### Your goal
Transcribe exactly, please, the line bearing "10: 1243 -> 1160" and all later lines through the end of the records, with the pictures left out.
━━ Exercise data ━━
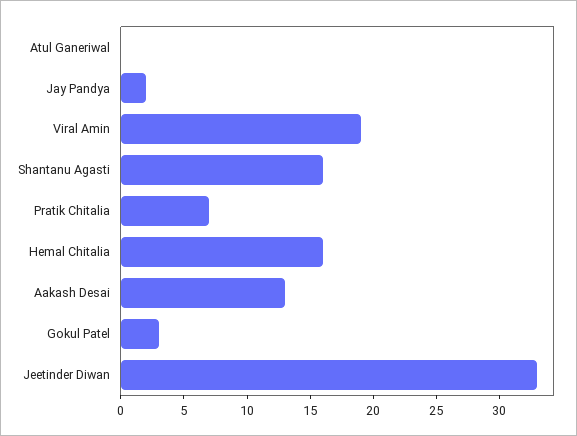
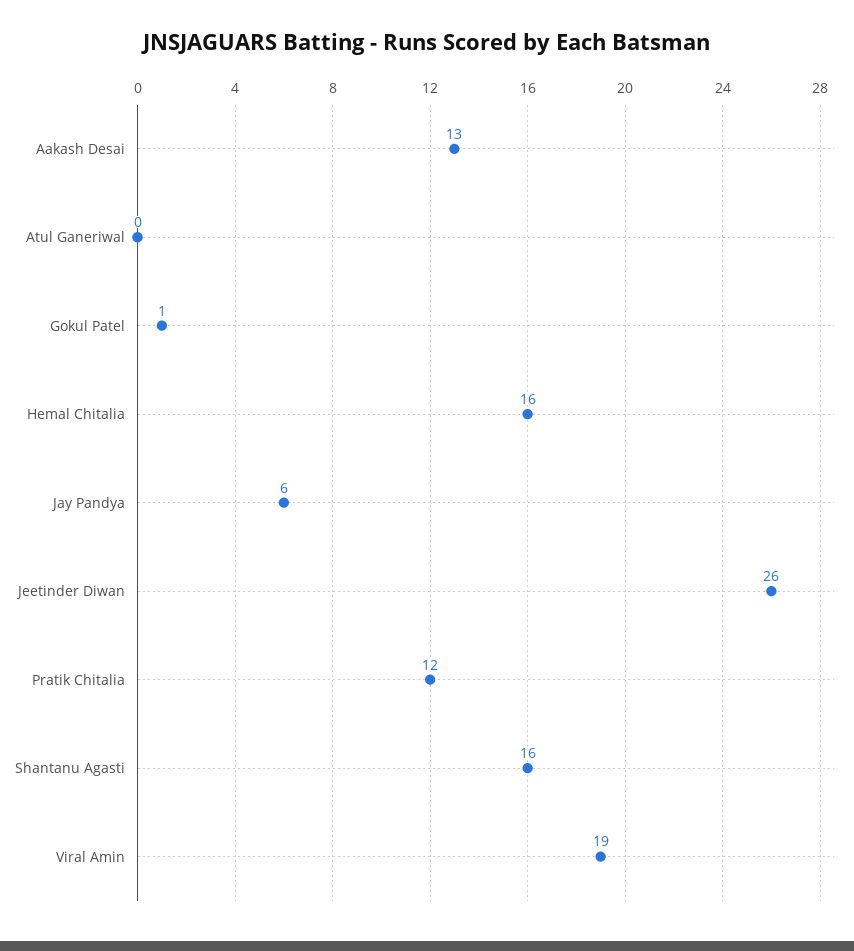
Jay Pandya: 2 -> 6
Pratik Chitalia: 7 -> 12
Gokul Patel: 3 -> 1
Jeetinder Diwan: 33 -> 26

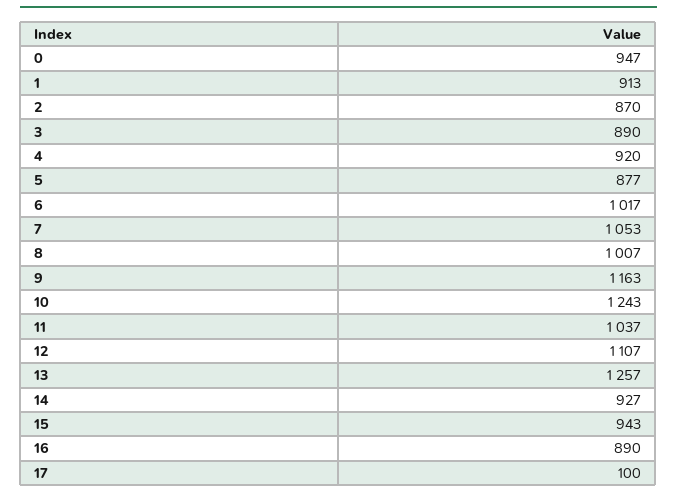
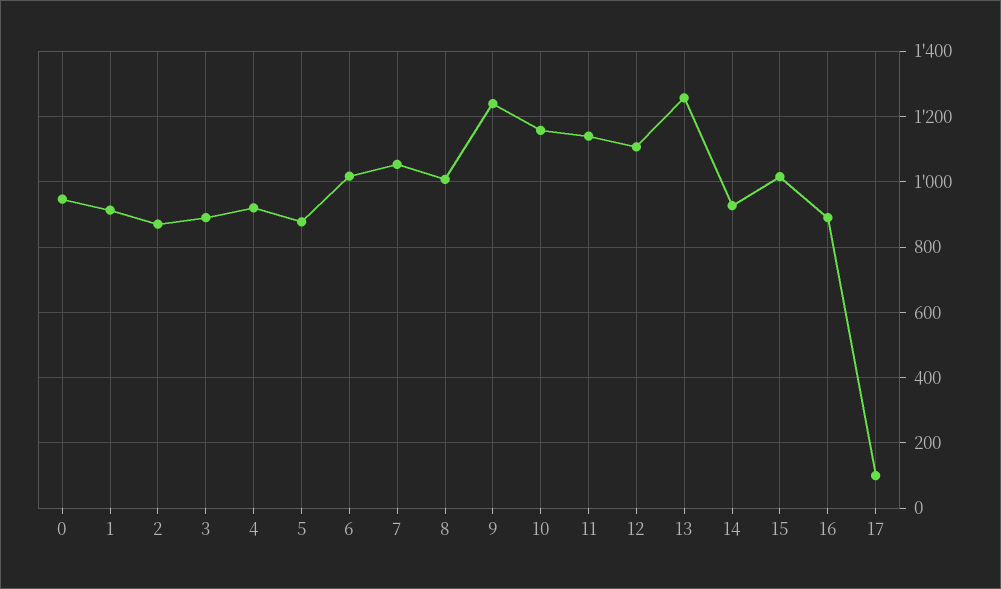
9: 1163 -> 1240
10: 1243 -> 1160
11: 1037 -> 1140
15: 943 -> 1020

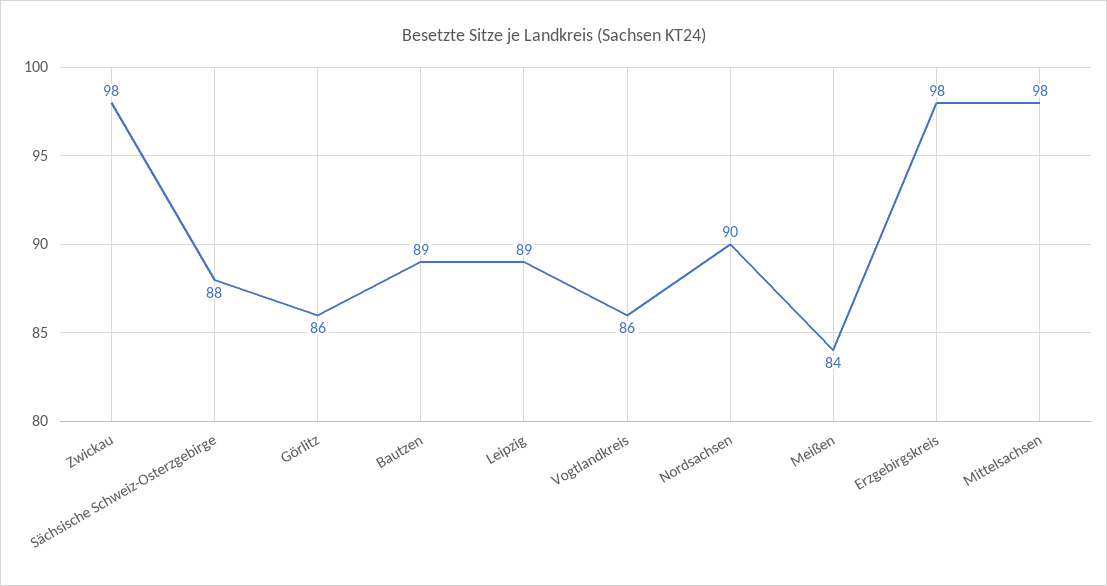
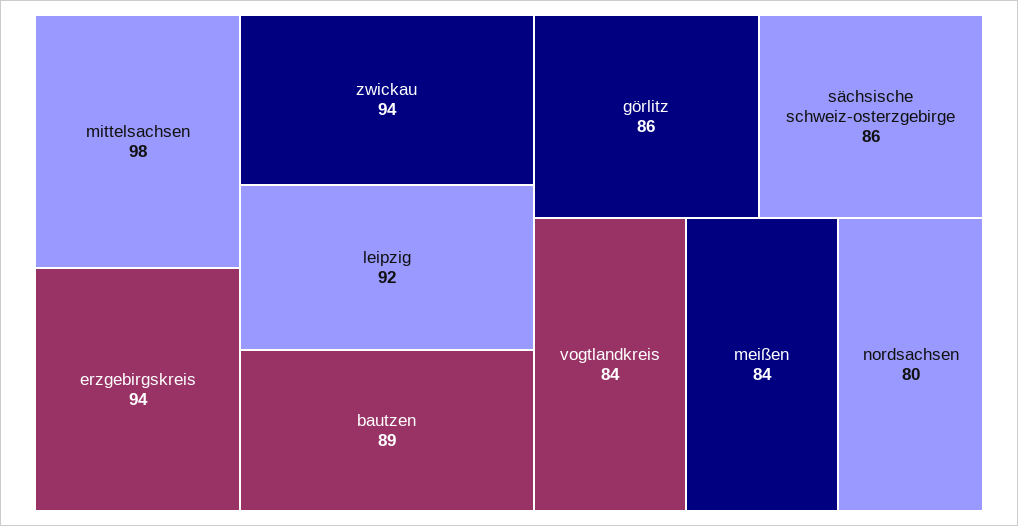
Zwickau: 98 -> 94
Sächsische Schweiz-Osterzgebirge: 88 -> 86
Leipzig: 89 -> 92
Vogtlandkreis: 86 -> 84
Nordsachsen: 90 -> 80
Erzgebirgskreis: 98 -> 94

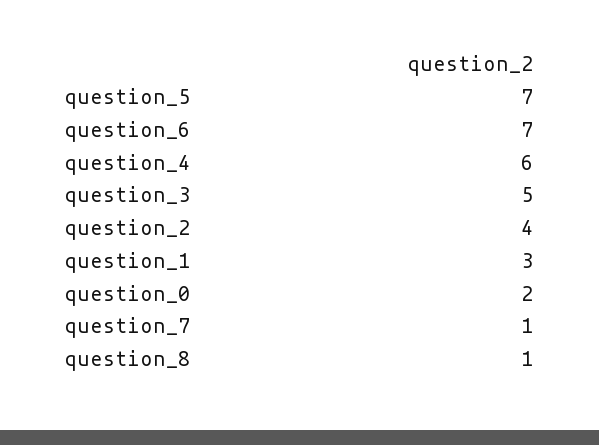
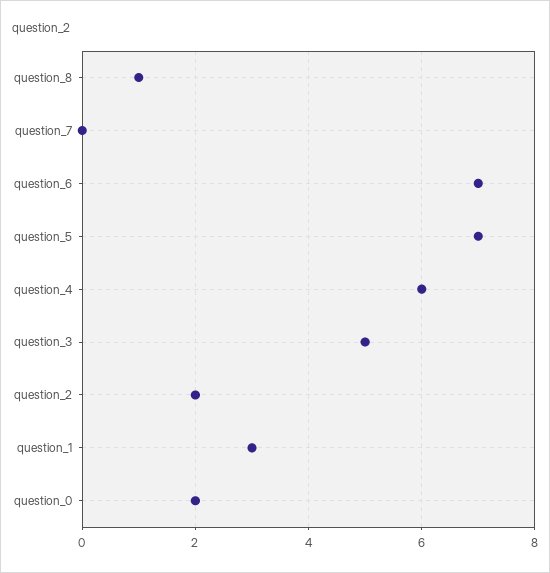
question_2: 4 -> 2
question_7: 1 -> 0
━━━
### Answer space
10: 1243 -> 1160
11: 1037 -> 1140
15: 943 -> 1020

Zwickau: 98 -> 94
Sächsische Schweiz-Osterzgebirge: 88 -> 86
Leipzig: 89 -> 92
Vogtlandkreis: 86 -> 84
Nordsachsen: 90 -> 80
Erzgebirgskreis: 98 -> 94

question_2: 4 -> 2
question_7: 1 -> 0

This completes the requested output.